The math is hard to ignore. To reach the MA plan estimate of 34 million members in 2026 and erase 1 million ROY new members, AEP would need to contract by 5.6%. It is true that MA plans are cutting commissions to brokers and this should have an effect that has yet to be encountered.  However, given the lack of clear alternatives (switching to Medicare with supplemental insurance is pricey and switching to Medicare without supplemental insurance is risky) it seems like a much more plausible outcome is a no growth AEP scenario, and 2026 total lives of 35.8 million. Not a great growth year, but not that much different from 2024.

…and the demographic & regulatory fundamentals for 2027 and 2028 are strong

While 2026 will be soft by any measure, it is more instructive for entrepreneurs and leaders to look out into the future of the program. 

The Bull Case:

Plans are starting their 2027 bid strategy right now. If I were a fly on the wall of those organizations, I suspect cautious optimism would fill the air:

  1. The demographics continue to drive wind at the back of new enrollees into Medicare

  2. Fewer competitors in the market with whom to compete

  3. More solid financial discipline with which to make bets

  4. v.28 risk adjustment is fully operational

  5. A tough, but supportive administration that wants private industry to succeed and grow but be held accountable and outperform the traditional medicare program - this would imply better reimbursement on the margin

The Bear Case:

Headwinds are still out there.

  1. The likely elimination of veterans-targeted plans (that have been criticized for questionable merit/value) will impact both enrollment and margin

  2. The possible shift to using MA data to create county benchmarks vs. only traditional medicare data.

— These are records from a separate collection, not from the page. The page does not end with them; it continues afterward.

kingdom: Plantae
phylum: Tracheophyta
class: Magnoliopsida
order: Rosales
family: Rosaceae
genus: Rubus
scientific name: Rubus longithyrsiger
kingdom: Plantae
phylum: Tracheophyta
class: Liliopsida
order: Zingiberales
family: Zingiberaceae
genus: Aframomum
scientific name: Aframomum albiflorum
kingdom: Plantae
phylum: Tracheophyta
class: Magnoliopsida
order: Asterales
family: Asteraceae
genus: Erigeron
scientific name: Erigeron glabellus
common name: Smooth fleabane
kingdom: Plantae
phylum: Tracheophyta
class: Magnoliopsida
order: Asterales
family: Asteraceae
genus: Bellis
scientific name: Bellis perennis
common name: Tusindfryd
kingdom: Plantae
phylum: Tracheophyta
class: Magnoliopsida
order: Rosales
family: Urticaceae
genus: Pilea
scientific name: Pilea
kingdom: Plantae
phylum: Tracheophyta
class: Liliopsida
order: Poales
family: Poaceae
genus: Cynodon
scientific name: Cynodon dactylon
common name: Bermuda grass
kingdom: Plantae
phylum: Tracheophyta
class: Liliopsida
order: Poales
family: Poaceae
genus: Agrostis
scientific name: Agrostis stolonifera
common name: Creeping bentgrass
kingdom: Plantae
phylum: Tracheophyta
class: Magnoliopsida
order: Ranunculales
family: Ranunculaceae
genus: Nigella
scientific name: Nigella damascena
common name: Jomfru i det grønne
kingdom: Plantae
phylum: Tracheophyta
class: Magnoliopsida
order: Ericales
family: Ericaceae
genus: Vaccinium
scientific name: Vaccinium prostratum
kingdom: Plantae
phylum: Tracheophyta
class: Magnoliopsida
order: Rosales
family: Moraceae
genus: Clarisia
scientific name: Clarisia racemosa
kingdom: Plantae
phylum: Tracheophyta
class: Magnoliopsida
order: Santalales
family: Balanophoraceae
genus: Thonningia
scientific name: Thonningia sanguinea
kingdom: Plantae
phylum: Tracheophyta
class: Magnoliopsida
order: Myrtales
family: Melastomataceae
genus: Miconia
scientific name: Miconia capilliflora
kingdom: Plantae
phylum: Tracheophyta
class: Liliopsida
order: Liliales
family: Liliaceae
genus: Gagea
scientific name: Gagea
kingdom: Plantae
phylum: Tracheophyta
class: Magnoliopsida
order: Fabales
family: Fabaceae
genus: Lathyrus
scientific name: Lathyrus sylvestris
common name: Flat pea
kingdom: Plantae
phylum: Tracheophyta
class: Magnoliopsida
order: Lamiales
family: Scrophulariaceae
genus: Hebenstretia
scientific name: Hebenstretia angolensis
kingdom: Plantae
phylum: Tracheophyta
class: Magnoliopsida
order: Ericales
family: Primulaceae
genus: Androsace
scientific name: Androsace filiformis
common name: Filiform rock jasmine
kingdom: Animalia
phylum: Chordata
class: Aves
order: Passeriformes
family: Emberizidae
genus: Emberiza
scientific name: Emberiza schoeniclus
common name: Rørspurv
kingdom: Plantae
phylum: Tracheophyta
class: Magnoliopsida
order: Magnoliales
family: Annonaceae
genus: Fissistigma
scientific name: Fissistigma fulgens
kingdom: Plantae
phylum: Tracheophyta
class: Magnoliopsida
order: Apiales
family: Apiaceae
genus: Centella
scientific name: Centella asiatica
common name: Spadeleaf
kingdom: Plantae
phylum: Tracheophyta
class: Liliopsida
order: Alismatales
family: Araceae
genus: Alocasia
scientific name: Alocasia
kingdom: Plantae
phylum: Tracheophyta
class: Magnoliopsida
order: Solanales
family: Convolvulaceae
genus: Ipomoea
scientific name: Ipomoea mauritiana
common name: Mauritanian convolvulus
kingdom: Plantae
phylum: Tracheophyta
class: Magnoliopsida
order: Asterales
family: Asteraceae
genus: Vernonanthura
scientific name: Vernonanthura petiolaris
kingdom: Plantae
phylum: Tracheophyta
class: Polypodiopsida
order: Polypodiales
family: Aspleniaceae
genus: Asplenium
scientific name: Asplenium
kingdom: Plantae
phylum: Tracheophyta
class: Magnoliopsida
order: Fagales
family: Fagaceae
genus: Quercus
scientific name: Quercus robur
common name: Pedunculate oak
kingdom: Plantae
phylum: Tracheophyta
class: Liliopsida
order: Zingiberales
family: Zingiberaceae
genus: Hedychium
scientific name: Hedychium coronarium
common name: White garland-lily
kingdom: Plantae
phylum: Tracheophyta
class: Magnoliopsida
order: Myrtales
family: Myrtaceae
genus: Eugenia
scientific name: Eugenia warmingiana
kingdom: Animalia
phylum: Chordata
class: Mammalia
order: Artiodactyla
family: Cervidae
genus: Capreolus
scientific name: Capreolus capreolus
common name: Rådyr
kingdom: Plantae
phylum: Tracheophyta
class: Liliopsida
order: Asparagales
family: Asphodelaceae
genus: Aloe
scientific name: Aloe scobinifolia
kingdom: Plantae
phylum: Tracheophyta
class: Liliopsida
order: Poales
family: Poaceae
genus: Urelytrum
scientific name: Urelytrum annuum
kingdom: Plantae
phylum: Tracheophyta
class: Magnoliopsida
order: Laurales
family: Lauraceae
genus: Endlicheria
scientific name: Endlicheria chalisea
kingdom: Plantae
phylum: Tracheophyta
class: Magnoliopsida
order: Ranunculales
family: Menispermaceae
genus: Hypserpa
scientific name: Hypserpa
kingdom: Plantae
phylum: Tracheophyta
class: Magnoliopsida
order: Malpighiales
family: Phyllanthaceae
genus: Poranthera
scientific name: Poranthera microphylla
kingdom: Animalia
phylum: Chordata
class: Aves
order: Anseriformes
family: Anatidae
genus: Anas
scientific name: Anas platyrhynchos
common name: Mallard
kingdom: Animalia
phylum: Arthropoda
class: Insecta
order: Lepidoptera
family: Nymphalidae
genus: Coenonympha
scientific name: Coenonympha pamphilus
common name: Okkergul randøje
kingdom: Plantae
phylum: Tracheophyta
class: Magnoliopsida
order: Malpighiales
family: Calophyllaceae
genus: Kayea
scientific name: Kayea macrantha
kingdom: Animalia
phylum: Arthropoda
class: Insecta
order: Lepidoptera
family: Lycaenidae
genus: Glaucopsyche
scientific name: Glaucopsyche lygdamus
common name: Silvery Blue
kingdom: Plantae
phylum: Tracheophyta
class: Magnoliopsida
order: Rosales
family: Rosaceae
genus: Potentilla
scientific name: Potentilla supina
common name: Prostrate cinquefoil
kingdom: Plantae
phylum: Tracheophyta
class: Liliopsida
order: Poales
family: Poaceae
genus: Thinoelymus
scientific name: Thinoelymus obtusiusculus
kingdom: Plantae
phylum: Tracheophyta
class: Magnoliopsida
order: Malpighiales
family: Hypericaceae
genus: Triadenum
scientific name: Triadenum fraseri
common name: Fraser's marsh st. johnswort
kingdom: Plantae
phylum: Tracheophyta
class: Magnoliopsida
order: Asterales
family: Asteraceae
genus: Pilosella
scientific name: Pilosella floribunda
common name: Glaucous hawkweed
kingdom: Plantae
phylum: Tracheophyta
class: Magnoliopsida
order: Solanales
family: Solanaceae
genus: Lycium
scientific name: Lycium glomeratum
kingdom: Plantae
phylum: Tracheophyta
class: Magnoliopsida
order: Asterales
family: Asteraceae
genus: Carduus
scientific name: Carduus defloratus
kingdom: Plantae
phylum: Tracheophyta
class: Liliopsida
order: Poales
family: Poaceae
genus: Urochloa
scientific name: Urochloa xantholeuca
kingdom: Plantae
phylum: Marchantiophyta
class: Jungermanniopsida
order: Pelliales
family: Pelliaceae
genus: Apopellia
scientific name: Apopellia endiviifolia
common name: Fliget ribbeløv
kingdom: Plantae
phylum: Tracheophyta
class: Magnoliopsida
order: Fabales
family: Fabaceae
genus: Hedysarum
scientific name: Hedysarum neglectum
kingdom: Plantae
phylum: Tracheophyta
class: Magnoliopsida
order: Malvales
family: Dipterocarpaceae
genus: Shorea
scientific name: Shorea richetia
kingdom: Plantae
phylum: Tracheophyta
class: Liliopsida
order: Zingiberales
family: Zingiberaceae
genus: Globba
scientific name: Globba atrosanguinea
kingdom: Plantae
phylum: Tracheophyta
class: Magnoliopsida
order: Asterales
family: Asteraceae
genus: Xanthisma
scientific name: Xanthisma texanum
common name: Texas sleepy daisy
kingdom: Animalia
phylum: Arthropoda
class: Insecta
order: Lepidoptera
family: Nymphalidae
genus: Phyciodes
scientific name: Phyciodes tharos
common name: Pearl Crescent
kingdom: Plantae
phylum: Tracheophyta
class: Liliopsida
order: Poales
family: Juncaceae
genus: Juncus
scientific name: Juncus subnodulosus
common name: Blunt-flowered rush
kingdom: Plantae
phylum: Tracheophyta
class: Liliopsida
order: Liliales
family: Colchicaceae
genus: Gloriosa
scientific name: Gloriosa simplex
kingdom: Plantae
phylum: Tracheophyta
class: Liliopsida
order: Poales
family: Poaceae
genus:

This would have the effect of dramatically reducing rates.

  3. Advanced primary care medical groups (APCs) have been MA plans most important partners, but their financials (revenue and medical loss ratio deficits) and access to capital have been eroded over the last 3 years. If plans cannot find ways to support high performance primary care, plans will not be able to deliver the quality and total cost of care performance necessary to demonstrate value to taxpayers

Conclusion

The predictions of MA’s demise seem to not incorporate the true fundamentals. A far more likely picture is that by 2030, the MA program will have over 44 million members, representing 60% of Medicare beneficiaries enrolled. In this scenario, 2024-2026 will look like a temporary slow down before growth accelerates into the next presidential cycle. The entrepreneurs and leaders of organizations that will be best positioned are those that can lean into this period with targeted growth and plan design strategies.  Those on their heels will miss the cycle  - losing share or growing in unsustainable ways.